» **What the task requires**
Omit the images. Copy each entry word for word.

[Rendered images with source text]
[Start of section]

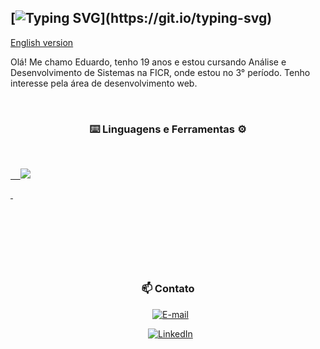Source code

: ## [![Typing SVG](https://readme-typing-svg.herokuapp.com?font=Fira+Code&pause=1000&color=DA2EF7&width=435&lines=%F0%9F%91%BE+Ol%C3%A1+mundo%2C+me+chamo+%3CLu%C3%ADs%3E!)](https://git.io/typing-svg)
  [English version](README_en.md)


Olá! Me chamo Eduardo, tenho 19 anos e estou cursando Análise e Desenvolvimento de Sistemas na FICR, onde estou no 3° período. Tenho interesse pela área de desenvolvimento web.



<div align="center">

  <h3>⌨️ Linguagens e Ferramentas ⚙️</h3>

</div>

<p align="center">

  <a href="https://skillicons.dev">

    <img src="https://skillicons.dev/icons?i=java,js,ts,spring,nodejs,react,html,css,postgresql,mysql,vscode,idea,dbeaver,insomnia,git,github" />

  </a>

</p>



   



##

<div align="center">

  

  <h3> 📫 Contato </h3>



  [![E-mail](https://custom-icon-badges.demolab.com/badge/-Email-dc262d?style=for-the-badge&logo=mail&logoColor=white)](mailto:luiseduardocass06@gmail.com)

  [![LinkedIn](https://custom-icon-badges.demolab.com/badge/-LinkedIn-0A66C2?style=for-the-badge&logo=linkedin-app-white-icon)](https://www.linkedin.com/in/luiseduardocassimiro/)



</div>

[End of section]

» **Answer space**
Source code

: ## [![Typing SVG](https://readme-typing-svg.herokuapp.com?font=Fira+Code&pause=1000&color=DA2EF7&width=435&lines=%F0%9F%91%BE+Ol%C3%A1+mundo%2C+me+chamo+%3CLu%C3%ADs%3E!)](https://git.io/typing-svg)
  [English version](README_en.md)


Olá! Me chamo Eduardo, tenho 19 anos e estou cursando Análise e Desenvolvimento de Sistemas na FICR, onde estou no 3° período. Tenho interesse pela área de desenvolvimento web.



<div align="center">

  <h3>⌨️ Linguagens e Ferramentas ⚙️</h3>

</div>

<p align="center">

  <a href="https://skillicons.dev">

    <img src="https://skillicons.dev/icons?i=java,js,ts,spring,nodejs,react,html,css,postgresql,mysql,vscode,idea,dbeaver,insomnia,git,github" />

  </a>

</p>



   



##

<div align="center">

  

  <h3> 📫 Contato </h3>



  [![E-mail](https://custom-icon-badges.demolab.com/badge/-Email-dc262d?style=for-the-badge&logo=mail&logoColor=white)](mailto:luiseduardocass06@gmail.com)

  [![LinkedIn](https://custom-icon-badges.demolab.com/badge/-LinkedIn-0A66C2?style=for-the-badge&logo=linkedin-app-white-icon)](https://www.linkedin.com/in/luiseduardocassimiro/)



</div>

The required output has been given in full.